[Collected data entries]
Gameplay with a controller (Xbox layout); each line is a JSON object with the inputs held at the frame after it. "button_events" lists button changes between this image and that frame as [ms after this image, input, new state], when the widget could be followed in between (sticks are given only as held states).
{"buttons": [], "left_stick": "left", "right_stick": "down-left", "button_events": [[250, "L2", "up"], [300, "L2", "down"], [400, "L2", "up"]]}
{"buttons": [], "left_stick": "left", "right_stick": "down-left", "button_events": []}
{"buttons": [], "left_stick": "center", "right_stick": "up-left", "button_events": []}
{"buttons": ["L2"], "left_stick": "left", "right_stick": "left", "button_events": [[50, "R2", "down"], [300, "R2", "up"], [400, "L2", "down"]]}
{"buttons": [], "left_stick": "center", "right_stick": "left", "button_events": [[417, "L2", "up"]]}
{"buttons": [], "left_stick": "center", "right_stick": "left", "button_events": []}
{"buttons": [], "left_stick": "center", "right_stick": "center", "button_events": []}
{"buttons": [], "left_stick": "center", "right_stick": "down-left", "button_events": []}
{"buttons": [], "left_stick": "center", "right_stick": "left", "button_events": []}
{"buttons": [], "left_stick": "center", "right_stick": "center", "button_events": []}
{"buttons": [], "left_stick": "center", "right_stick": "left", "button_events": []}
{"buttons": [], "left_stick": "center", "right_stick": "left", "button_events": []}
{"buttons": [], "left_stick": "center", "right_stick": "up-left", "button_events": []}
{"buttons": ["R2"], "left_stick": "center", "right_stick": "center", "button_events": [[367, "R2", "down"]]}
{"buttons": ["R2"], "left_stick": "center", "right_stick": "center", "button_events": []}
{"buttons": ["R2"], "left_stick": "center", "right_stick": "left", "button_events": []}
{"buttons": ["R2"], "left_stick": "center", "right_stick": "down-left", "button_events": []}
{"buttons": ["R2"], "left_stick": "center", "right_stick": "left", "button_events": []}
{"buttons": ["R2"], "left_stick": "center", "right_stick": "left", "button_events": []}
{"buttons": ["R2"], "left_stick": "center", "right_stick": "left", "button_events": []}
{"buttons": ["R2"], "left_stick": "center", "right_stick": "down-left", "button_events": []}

What you need to do> If a line in the data above holds the string "down", report that line.

Result below>
{"buttons": [], "left_stick": "left", "right_stick": "down-left", "button_events": [[250, "L2", "up"], [300, "L2", "down"], [400, "L2", "up"]]}
{"buttons": [], "left_stick": "left", "right_stick": "down-left", "button_events": []}
{"buttons": ["L2"], "left_stick": "left", "right_stick": "left", "button_events": [[50, "R2", "down"], [300, "R2", "up"], [400, "L2", "down"]]}
{"buttons": [], "left_stick": "center", "right_stick": "down-left", "button_events": []}
{"buttons": ["R2"], "left_stick": "center", "right_stick": "center", "button_events": [[367, "R2", "down"]]}
{"buttons": ["R2"], "left_stick": "center", "right_stick": "down-left", "button_events": []}
{"buttons": ["R2"], "left_stick": "center", "right_stick": "down-left", "button_events": []}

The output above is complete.